The emitter of described first low noise triode is connected with the base stage of described second low noise triode;

The collector of described second low noise triode is connected by the input end of capacitor with described low-noise wide-band amplifier;

When described laser pick-off pipe receives echo laser, convert described echo laser to electric pulse; Described electric pulse is amplified by the prime be made up of described first low noise triode and described second low noise triode successively, then is amplified by the rear class of described low-noise wide-band amplifier, to generate echoed signal and to export.

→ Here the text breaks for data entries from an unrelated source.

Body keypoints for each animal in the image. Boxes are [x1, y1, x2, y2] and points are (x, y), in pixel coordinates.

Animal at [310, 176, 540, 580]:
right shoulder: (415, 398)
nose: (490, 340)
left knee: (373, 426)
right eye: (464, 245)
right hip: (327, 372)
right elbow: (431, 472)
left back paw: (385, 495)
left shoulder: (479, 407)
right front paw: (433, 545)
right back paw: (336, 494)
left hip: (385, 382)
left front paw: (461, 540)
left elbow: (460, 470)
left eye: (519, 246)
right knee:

6. laser pick-off circuit as claimed in claim 5, it is characterized in that, described first low noise triode and described second low noise triode constitute low noise prime and amplify, the maximum voltage enlargement factor of described low noise wideband post-amplifier can reach 400 times, and can adjust, wherein, the bandwidth of described low-noise wide-band amplifier is not less than 50MHz, meets the needs of distance accuracy 0.1m stadimeter.

7. laser pick-off circuit as claimed in claim 6, it is characterized in that, described laser pick-off circuit is specially adapted to PIN photodiode.

8. for calculating a circuit for distance, it is characterized in that, comprising: single-chip microcomputer, Programmable Logic Device, clock source, echo circuit discriminator,

Wherein, the output terminal of described echo circuit discriminator is connected with the input end of described Programmable Logic Device, the output terminal of described clock source is connected with the input end of described Programmable Logic Device, and the output terminal of described Programmable Logic Device is connected with the input end of described single-chip microcomputer;

Described echo circuit discriminator, for discriminating the signal from laser pick-off circuit, described signal comprises echoed signal and the noise of target, by controlling the threshold value of described echo circuit discriminator, can realize the sounding that minor increment is not more than 5m;

Described Programmable Logic Device, for receiving described echo-pulse, and carries out time measurement according to described clock source signals to described echo-pulse;

Described single-chip microcomputer, for controlling described Programmable Logic Device, according to the time measurement information that described Programmable Logic Device provides, calculates the distance of target.

9. as claimed in claim 8 for calculating the circuit of distance, it is characterized in that, employ the active quartz oscillator of the frequency of 100MHz as described clock source.

10. a semiconductor laser range instrument, is characterized in that, comprises the equipment of the arbitrary circuit of claim 1-9.